Tuesday, August 16, 2011

Turner Morehead, Revolutionary War Veteran

Search for the Morehead Family at Amazon!

To get back to Turner Morehead you need to start with John Williamson Moran and his wife Sophia Riley Gunn.  Sophia was the daughter of Dr. Lyman Taft Gunn and Caroline M. Morehead.  Caroline was the daughter of Turner Morehead and Polly (Mary) Ann Hewitt Hooe.  The Moreheads and the Hooe's have a rather distinguished history but today I just want to salute Turner Morehead.

Turner Morehead was born in Fauquier County, Virginia, on January 7 or 17, 1757, depending on which record you are looking at.  He comes from a line of Governor's, Attorney's General, and other assorted Moreheads.  Turner married his first wife, Ann Ransdell, on June 14, 1779.   He married his second wife Polly (Mary) Ann Hewitt Hooe on January 14, 1798.  Together he and Polly had eleven children.

Turner Morehead was a farmer for most of his life but he also was a business man and was engaged in the milling business.   He enlisted at an early age in the Revolutionary Army.  He began as a Sergeant in Captain James Scott's Company of Virginia Troops in 1777.  In 1778, he was appointed Captain.  Turner was with Brigadier General Anthony Wayne at the Battle of Stony Point and it has been reported that he was one of the first to climb the parapet.  He received two bayonet wounds during the war.  According to "Adventures of Purse and Person", page 345, Turner was Captain of the Fauquier County Virginia militia during the Revolutionary War.  It has also been reported that he was an "intimate" of General George Washington and that Turner Morehead received a sword from General Washington for his service in the Revolutionary War.

Turner Morehead moved to Barren County, Kentucky in about 1811.  I have seen sources report his death as early as February 23, 1820 and as late as 1824.  So far all sources I've located say that he died in Barren County.  But I'm not so sure about that.  At some point  the Morehead family had connections to Nashville and/or had moved to Nashville through marriages with several of the Morehead daughters.  His wife, Polly, died May 20, 1838, and was buried in the Gunn Plot of the Nashville City Cemetery which is very interesting since her daughter Caroline Morehead did not marry Dr.

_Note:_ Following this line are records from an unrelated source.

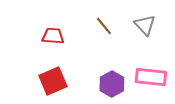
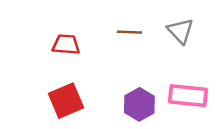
brown line: (104, 26) -> (129, 32), turned -48

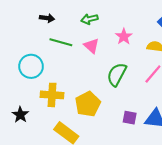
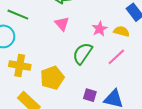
pink star: (124, 37) -> (100, 29), moved
green line: (61, 42) -> (18, 15), moved

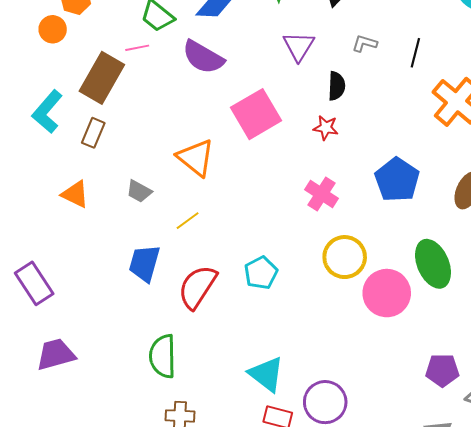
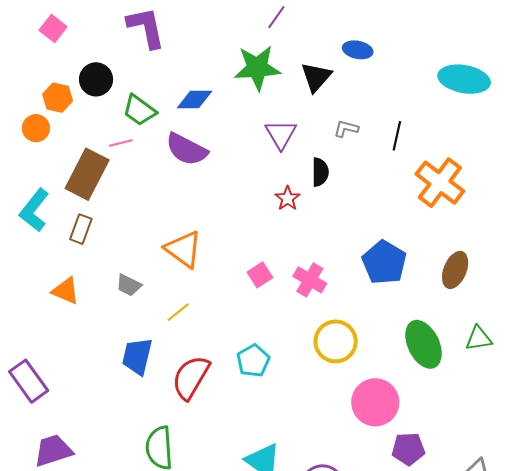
pink square: (256, 114) -> (260, 275), moved, size x0.5
red star: (326, 128) -> (288, 198), moved, turned 30
pink circle: (387, 293) -> (375, 402), moved
purple pentagon: (442, 370) -> (408, 449), moved

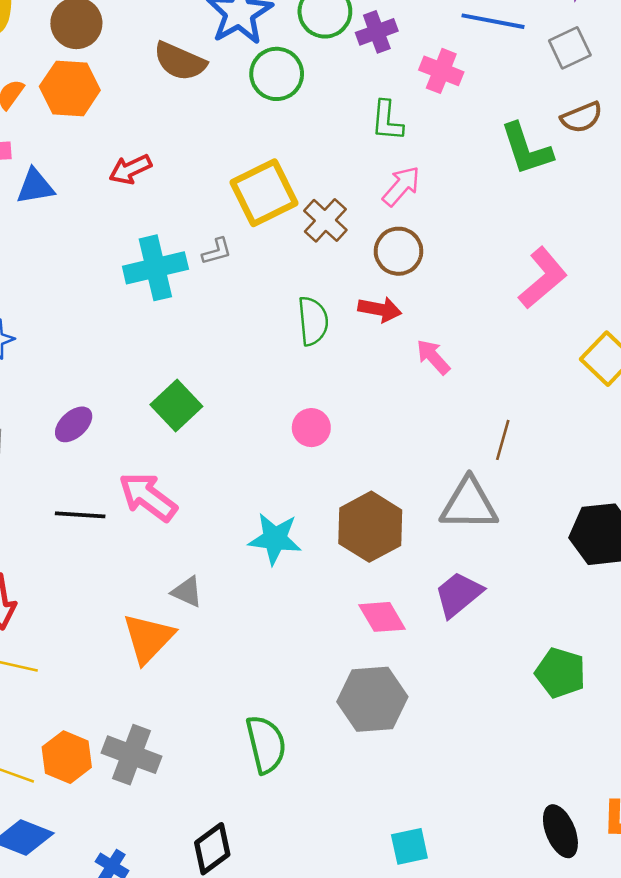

Lyman Taft Gunn until two years after her mother's death.  Yet her mother is in the Gunn plot indicating an already close connection to the Gunn family.  In addition, the plat maps from 1908 show a "T. Moorehead" buried in the Gunn section.  It might even be possible that if he had been buried in Barren County Kentucky that the family, having removed to Nashville, had his body exhumed and transferred to the Nashville City Cemetery.

"T. Moorehead" in the Gunn Family Plot.  Map dated 1908.
There is much more to discover about the life of Turner Morehead.  I hope to expand upon his story later and to locate definitively his final resting place.